Additionally, the discussion addresses broader implications for AI development, including the need for ethical considerations in training data and the balance between technical innovation and societal responsibility. Practical challenges, such as detecting devices in low-light environments or accounting for environmental variables like camera interference, are detailed alongside strategies like storing raw pixel data for cost-effective analysis. The project aims to open-source its code after refinement, reflecting a commitment to sharing insights for community-driven development. Ultimately, the narrative underscores the value of combining technical rigor with human input, emphasizing that real-world validation and iterative problem-solving are essential for refining systems that operate in dynamic, unpredictable environments.

What If

• What if you optimized your smartphone-based collective display system by leveraging environmental sensors for real-time adjustments?

  • Move: Integrate environmental sensors (e.g., light meters, proximity sensors) into your Morse code detection system to dynamically adjust brightness and focus parameters based on venue conditions.
  • Why Now?: The Manchester event demonstrated extended range capabilities, but low-light conditions and ambient interference remain barriers. Real-time adaptation could mitigate these issues.
  • Expected Upside: Enables reliable performance in diverse venues, reducing manual calibration and improving user experience during live events.

• What if you prioritized raw pixel data over AI-driven image analysis to cut costs and improve debug reliability?

  • Move: Build a streamlined data pipeline to store and process raw pixel feeds from cameras, bypassing AI tools like Claude for initial diagnostics.
  • Why Now?: The text highlights the high cost of AI image analysis (e.g., $100 for 25 minutes) and the lack of AIs ability to rationalize physical issues. Raw data is cheaper and provides higher fidelity.
  • Expected Upside: Cuts AI costs by 70%+ while enabling deeper debugging, such as identifying why a phones light pattern failed to decode.

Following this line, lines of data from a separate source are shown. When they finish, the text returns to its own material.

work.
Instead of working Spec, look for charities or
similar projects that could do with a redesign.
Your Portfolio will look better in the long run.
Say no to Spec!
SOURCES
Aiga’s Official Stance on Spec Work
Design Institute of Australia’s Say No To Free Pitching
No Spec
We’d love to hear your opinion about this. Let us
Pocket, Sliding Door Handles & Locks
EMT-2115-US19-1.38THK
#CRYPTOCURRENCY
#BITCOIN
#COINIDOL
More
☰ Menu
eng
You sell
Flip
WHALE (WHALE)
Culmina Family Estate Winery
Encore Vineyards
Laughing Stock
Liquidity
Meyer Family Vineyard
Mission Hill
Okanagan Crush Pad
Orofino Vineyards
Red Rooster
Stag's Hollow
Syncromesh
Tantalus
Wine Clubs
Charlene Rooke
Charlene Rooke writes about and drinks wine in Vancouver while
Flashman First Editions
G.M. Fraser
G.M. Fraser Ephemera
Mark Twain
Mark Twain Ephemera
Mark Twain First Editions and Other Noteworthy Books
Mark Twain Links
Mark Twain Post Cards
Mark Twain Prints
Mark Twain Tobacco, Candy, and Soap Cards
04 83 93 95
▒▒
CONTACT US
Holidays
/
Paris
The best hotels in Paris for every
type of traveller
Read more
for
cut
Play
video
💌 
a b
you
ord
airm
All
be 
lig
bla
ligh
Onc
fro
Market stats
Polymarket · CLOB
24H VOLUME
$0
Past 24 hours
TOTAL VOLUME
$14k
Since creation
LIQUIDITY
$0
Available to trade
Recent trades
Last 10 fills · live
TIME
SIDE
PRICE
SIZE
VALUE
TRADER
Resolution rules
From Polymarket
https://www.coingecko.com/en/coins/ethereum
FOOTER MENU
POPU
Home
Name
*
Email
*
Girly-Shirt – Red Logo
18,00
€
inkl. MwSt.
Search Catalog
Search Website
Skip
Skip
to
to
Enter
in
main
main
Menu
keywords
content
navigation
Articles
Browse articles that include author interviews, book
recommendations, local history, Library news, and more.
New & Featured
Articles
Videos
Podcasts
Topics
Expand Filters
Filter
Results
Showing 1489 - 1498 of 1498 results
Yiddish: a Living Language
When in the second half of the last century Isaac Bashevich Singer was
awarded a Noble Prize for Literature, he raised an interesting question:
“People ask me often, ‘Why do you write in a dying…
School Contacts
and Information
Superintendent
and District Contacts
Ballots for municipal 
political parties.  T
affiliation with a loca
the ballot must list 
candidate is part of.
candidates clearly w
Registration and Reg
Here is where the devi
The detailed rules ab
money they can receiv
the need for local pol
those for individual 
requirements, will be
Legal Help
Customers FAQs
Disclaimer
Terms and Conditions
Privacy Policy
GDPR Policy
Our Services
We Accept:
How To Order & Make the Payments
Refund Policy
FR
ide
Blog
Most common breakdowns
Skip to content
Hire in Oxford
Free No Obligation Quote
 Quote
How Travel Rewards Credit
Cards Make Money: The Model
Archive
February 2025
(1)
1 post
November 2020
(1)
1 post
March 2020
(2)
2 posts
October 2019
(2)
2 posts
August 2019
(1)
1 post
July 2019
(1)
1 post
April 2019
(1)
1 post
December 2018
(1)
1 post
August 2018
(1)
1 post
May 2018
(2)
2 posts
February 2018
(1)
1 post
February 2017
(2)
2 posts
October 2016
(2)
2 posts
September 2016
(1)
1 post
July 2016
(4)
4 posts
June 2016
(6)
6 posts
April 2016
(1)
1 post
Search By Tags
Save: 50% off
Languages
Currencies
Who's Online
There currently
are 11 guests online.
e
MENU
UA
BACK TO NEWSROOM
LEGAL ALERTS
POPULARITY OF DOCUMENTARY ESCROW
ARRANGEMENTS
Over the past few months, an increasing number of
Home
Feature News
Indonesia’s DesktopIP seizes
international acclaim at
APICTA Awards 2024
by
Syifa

• What if you used the Manchester events recorded data as a unit test suite for future code changes?

  • Move: Create a version-controlled repository of the Manchester events debug data (pixel captures, JSON maps) and automate test runs against new code updates.
  • Why Now?: The text emphasizes the value of real-world data over synthetic tests, and the Manchester data already includes edge cases like device tilt and lighting variability.
  • Expected Upside: Ensures new code changes dont break existing functionality, reducing post-deployment bugs and accelerating iteration cycles.

Takeaway

• Implement observability systems early: Build telemetry logging, video capture, and pixel-level data recording into your project from the start to enable post-event debugging, troubleshoot AI limitations, and refine detection logic iteratively.
• Leverage widely available technology for scalability: Use smartphones as core components for low-cost, scalable solutions (e.g., light displays) instead of relying on specialized hardware, reducing barriers to entry and deployment.
• Test with real-world edge cases: Create test scenarios that simulate diverse environmental conditions (e.g., low light, screen orientation, crowd movement) and use recorded real-event data (like the Manchester meetup) to validate system reliability and adaptability.
• Limit AI use for expensive vision tasks: Avoid using AI tools like Claude for image analysis due to high token costs (e.g., analyzing large images). Instead, prioritize raw pixel data storage and manual debugging for vision-related diagnostics.
• Adopt iterative testing with real-world data: Treat real-world events or user data (e.g., recorded phone blinking patterns from live tests) as unit tests to validate code changes, ensuring your system works in unpredictable, physical environments.